Dorn once told me he was a running partner with Duane Allman and King Curtis- together at the same time; can you imagine what kind of insanity went on with that trio? On another particular show, I had Ruth Brown on the phone and Dorn in the studio, and the conversation was so memorable. Ruth told Dorn that she had shoes older than him. Dorn than asked Ruth how she was doing collecting her overseas royalties, and Ruth said she occasionally gets enough bucks to buy a loaf of bread, Dorn quickly chirped back saying that royalty collecting should be classified as an Olympic event. You see Joel just had a marvelous way with his words, and often liked to make musical references to sports greats like the 1956 Brooklyn Dodgers, or music associations to Muhammad Ali's jabs and punches. Dorn also shared great stories about Brother Ray, Tom Dowd, Herbie Mann, Eddie Harris, The Rascals, as his repertoire and life experiences were incredibly deep. Let's face it, Dorn saw a lot, and helped create a golden era, and he was just a real down to earth regular guy that you could easily hangout with.
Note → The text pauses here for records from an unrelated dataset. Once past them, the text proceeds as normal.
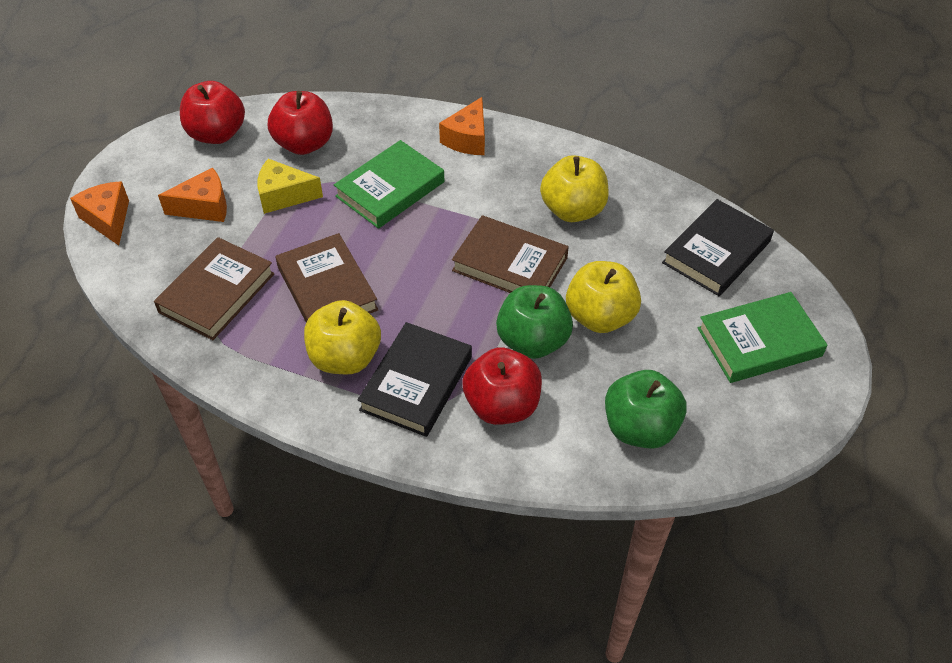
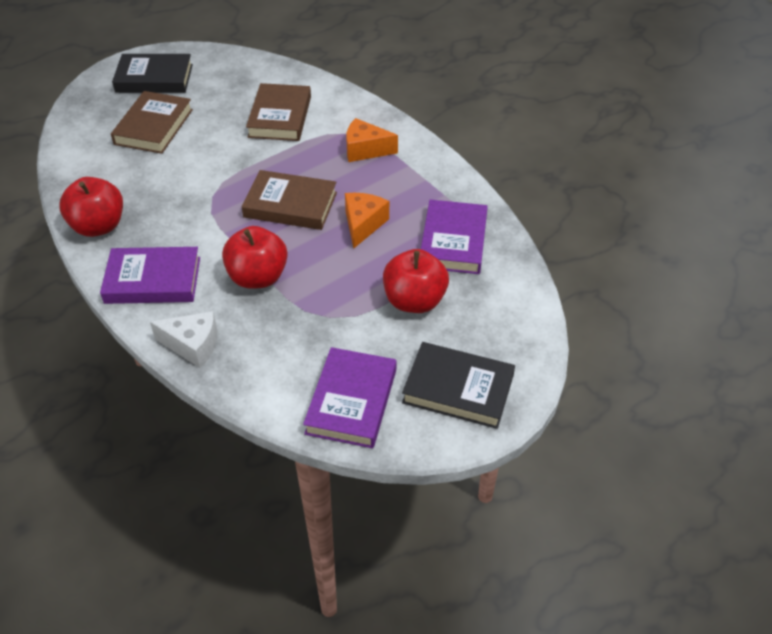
green apple: 2 -> 0
green book: 2 -> 0
orange cheese: 3 -> 2
purple book: 0 -> 3
white cheese: 0 -> 1
yellow apple: 3 -> 0
yellow cheese: 1 -> 0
* For a detailed view of the enormous body of work Dorn was involved with, go to and click this link to see the six pages of Joel Dorn credits:

But perhaps the most significant memory I have of the now late great Joel Dorn is the fact of how he always made himself available. Especially to talk about great music or to help out with our station fund-drives, often with stacks of CD's to giveaway to would-be pledge patrons. Damn, I will miss you Joel Dorn, as will so many others you touched. Fortunately we have his musical legacy that will live on, as well as many great memories of all he did so gracefully, for which we all should be forever thankful.

Amen, with a smile and a tear for Joel Dorn, as there will never be another one like him.